WHAT YOU HAVE TO DO: Collect each line of the entries that holds the string "assign".

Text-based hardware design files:

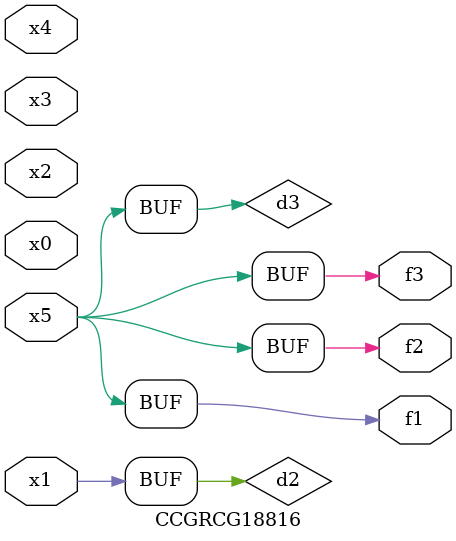
<source format=v>
module CCGRCG18816(
	input x0, x1, x2, x3, x4, x5,
	output f1, f2, f3
);

	wire d1, d2, d3;

	not (d1, x5);
	or (d2, x1);
	xnor (d3, d1);
	assign f1 = d3;
	assign f2 = d3;
	assign f3 = d3;
endmodule

</source>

EXERCISE ANSWER:
	assign f1 = d3;
	assign f2 = d3;
	assign f3 = d3;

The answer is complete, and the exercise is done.